• _GOAL OF THE EXERCISE_
Please indicate the number of lines in the listing below that include the string "KiCad"; add nothing else.

• _DATA SECTION_
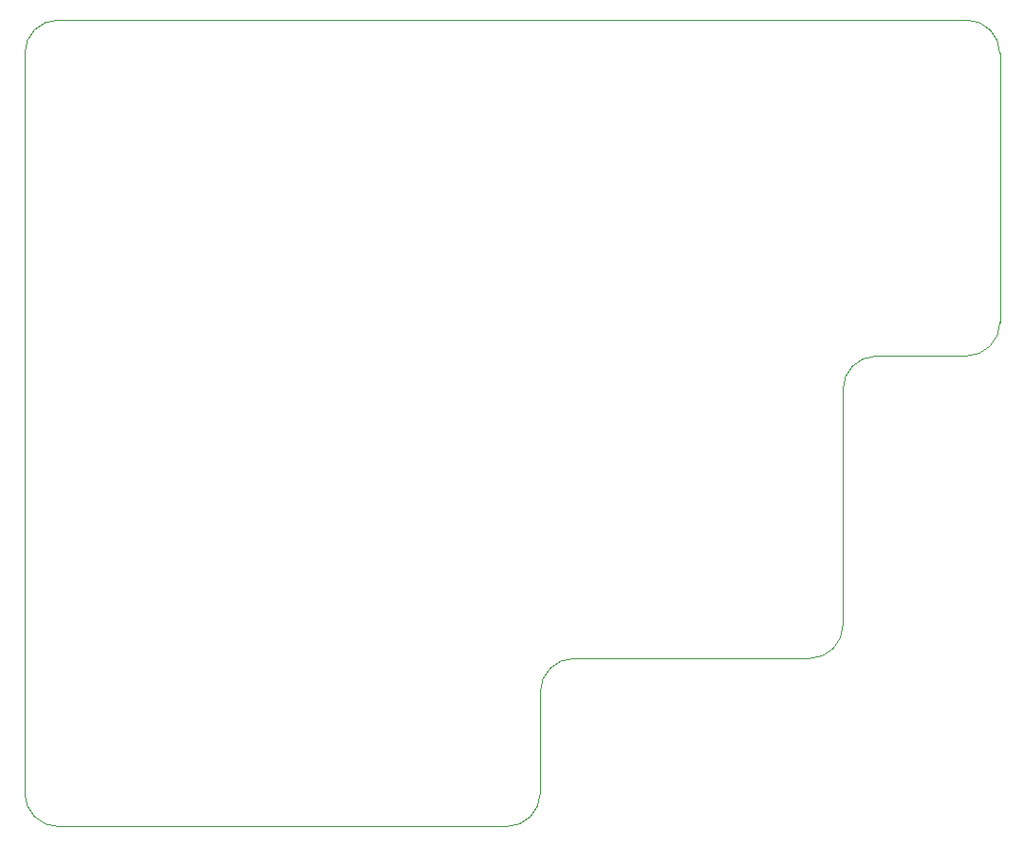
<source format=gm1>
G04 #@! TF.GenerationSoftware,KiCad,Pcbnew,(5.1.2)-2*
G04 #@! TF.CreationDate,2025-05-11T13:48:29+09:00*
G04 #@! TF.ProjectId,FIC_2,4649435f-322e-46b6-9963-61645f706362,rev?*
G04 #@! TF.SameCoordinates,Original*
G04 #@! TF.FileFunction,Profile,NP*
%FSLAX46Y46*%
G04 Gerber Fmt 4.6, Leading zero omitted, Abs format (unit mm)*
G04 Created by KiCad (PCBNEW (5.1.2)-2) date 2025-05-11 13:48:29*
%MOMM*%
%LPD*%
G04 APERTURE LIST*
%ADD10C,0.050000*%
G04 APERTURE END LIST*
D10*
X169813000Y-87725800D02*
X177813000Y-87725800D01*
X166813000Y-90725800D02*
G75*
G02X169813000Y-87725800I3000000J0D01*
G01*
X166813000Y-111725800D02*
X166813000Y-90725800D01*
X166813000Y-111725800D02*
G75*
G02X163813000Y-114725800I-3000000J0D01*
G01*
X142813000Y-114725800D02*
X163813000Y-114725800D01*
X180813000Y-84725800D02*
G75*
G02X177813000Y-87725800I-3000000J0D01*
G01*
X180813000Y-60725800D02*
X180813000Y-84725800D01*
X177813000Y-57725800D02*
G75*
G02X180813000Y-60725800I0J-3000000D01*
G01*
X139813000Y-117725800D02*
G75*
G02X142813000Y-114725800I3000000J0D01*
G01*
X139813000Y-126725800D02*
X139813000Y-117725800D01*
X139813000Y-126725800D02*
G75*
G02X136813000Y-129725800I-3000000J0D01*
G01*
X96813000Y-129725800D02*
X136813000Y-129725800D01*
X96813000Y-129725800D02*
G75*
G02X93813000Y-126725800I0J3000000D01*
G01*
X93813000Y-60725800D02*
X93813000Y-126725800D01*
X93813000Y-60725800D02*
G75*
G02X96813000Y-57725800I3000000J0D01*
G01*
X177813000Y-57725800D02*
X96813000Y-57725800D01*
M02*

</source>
==
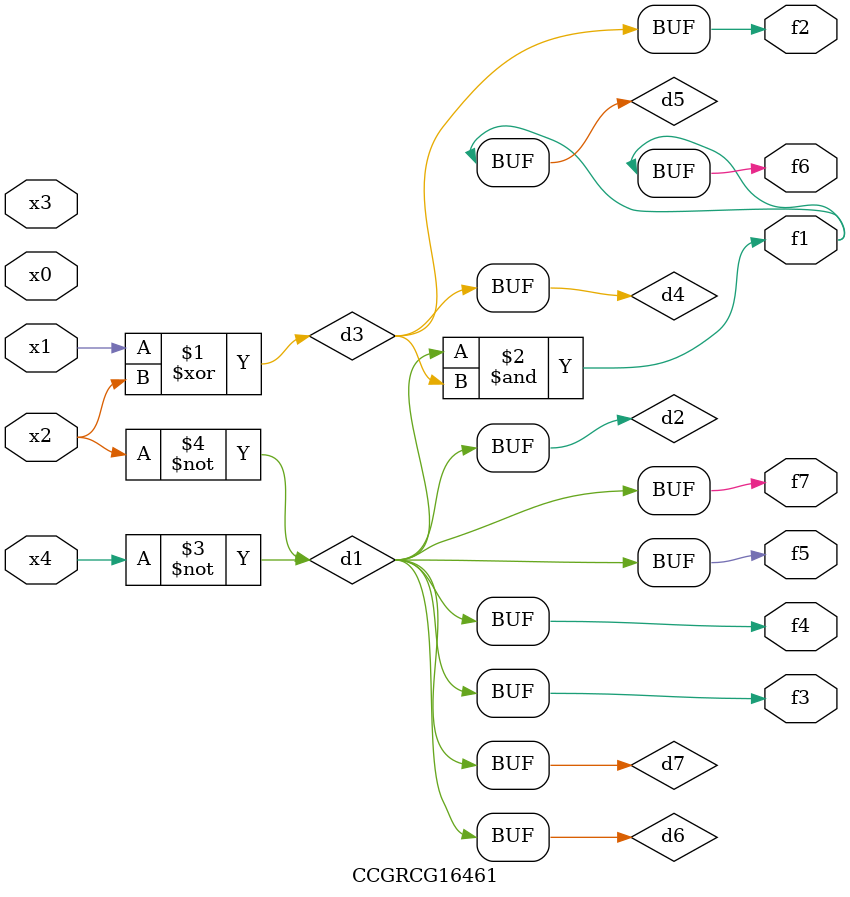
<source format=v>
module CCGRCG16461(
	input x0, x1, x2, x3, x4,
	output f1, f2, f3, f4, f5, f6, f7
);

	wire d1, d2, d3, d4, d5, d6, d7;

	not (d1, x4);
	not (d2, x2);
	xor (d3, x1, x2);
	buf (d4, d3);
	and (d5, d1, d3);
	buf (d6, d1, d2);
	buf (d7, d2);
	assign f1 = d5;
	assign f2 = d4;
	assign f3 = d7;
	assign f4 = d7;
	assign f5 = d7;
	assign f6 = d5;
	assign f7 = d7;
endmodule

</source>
---
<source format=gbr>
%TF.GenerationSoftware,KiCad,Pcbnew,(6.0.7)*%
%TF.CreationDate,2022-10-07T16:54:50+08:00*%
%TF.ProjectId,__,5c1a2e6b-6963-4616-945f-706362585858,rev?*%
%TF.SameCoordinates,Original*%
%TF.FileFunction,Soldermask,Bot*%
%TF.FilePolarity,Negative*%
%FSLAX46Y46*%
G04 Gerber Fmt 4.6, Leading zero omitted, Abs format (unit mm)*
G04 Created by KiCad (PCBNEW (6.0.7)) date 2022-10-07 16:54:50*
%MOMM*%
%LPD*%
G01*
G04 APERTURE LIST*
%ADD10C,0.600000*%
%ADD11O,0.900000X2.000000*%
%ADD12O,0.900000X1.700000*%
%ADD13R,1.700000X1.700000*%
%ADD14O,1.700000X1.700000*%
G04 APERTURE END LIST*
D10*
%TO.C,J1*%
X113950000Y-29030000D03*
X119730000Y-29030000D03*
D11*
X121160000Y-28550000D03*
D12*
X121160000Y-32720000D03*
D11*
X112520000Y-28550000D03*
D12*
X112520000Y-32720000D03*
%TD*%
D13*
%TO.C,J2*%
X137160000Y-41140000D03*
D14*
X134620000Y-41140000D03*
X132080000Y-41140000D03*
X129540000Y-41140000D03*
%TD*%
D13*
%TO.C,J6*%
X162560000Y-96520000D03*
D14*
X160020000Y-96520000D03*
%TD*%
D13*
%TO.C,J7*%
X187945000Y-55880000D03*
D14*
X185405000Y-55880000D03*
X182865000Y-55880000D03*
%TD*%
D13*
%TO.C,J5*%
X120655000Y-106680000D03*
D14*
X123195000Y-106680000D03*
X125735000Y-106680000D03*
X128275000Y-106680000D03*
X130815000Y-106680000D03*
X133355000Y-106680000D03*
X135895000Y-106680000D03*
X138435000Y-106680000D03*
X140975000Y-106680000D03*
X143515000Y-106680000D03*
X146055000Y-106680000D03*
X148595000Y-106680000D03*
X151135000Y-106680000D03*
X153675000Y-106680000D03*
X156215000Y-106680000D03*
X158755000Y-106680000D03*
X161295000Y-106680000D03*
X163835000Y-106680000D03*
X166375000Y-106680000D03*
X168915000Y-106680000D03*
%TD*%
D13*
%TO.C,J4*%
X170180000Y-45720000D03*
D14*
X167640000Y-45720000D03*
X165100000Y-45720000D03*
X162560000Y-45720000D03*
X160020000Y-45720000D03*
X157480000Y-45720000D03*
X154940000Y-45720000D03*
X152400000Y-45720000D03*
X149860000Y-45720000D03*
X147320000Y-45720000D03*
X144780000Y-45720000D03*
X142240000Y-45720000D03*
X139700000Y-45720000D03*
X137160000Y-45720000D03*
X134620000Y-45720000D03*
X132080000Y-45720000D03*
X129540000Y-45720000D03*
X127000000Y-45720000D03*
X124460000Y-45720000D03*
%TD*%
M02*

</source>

• _SOLVED EXERCISE_
4